Poppy Dinsey, 25, of fashion blog WIWT.com, adds: “With online content there is a constant army of strangers asking what you are going to do next and when, and they do it directly on Twitter and in comment threads. It’s good to be honest about problems. There’s no point forcing something.”

Whether you call it second book syndrome or the difficult second album, this is an age-old problem. Beethoven’s fallow period lasted seven years, from 1813 to 1820, when he wrote just seven pieces. Coleridge, de Quincey and Berlioz all had to take opium for stimulation and even JK Rowling says she worried that her period of writers’ block would last for ever: “You lose the threads, you worry if you’ll ever be able to pick them up again.”

But this modern form of creativity is particularly vulnerable to social anxiety, says Dr Wild.
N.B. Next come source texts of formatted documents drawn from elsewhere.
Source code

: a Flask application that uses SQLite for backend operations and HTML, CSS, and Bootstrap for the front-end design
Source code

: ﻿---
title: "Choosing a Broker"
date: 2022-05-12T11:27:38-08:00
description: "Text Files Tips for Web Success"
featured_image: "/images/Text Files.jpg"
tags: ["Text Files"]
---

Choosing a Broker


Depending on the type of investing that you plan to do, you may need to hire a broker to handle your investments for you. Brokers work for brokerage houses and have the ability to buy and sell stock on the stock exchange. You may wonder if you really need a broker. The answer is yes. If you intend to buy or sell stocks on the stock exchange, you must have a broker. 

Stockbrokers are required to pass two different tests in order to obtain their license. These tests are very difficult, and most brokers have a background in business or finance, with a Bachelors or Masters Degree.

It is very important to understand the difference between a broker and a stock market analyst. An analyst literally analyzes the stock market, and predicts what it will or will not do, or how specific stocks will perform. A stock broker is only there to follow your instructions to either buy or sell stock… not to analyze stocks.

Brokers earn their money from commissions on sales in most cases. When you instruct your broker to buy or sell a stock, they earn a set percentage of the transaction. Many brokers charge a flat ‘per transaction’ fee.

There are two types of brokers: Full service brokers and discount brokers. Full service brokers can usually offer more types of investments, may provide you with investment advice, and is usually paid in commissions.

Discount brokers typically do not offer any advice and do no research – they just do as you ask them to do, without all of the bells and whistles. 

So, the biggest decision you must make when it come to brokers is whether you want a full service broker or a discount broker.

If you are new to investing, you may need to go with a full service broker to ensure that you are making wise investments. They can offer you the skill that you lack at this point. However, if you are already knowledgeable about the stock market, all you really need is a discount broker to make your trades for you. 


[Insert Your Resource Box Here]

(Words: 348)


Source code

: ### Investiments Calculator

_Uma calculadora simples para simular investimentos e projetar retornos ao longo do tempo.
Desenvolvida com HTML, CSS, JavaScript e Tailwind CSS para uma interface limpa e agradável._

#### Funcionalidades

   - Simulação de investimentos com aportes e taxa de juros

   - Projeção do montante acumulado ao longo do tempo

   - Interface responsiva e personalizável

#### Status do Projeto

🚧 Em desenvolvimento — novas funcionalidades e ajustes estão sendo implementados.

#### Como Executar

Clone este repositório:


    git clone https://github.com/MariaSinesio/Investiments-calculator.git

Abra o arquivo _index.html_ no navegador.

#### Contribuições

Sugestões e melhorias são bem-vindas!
With so many Twitter followers, and two million people commenting on his YouTube channel, McDonnell is very much in the limelight, which can exacerbate fears about how you come across to others, says Dr Wild. McDonnell says: “When I try and make stuff what holds me back isn’t the idea that maybe it’s not going to be very good. It’s maybe you won’t like this and that by extension you won’t like me so I run away and don’t do anything at all.”

This is a classic tactic, says Dr Wild, and can be damaging. “You’ve got to stop focusing on your fears. Instead of thinking about what might happen, concentrate on what is happening. Focus away from yourself. Don’t get stuck with perfectionist values. Although the blank screen is frightening, try to write something, then you can go back and edit it.” Author Polly Samson has a healthy attitude. She says, “as a writer you have peaks and troughs … you musn’t call it writer’s block. That sounds much too serious.”

McDonnell says although posting the video was “frightening”, and the fear “isn’t the kind that I can just switch off”, the messages he has received have helped a lot. “I’m much more in control of it now. That, and I also feel ready to get through it. I can see the other side. Undoubtedly what’s helped me the most has been your support.”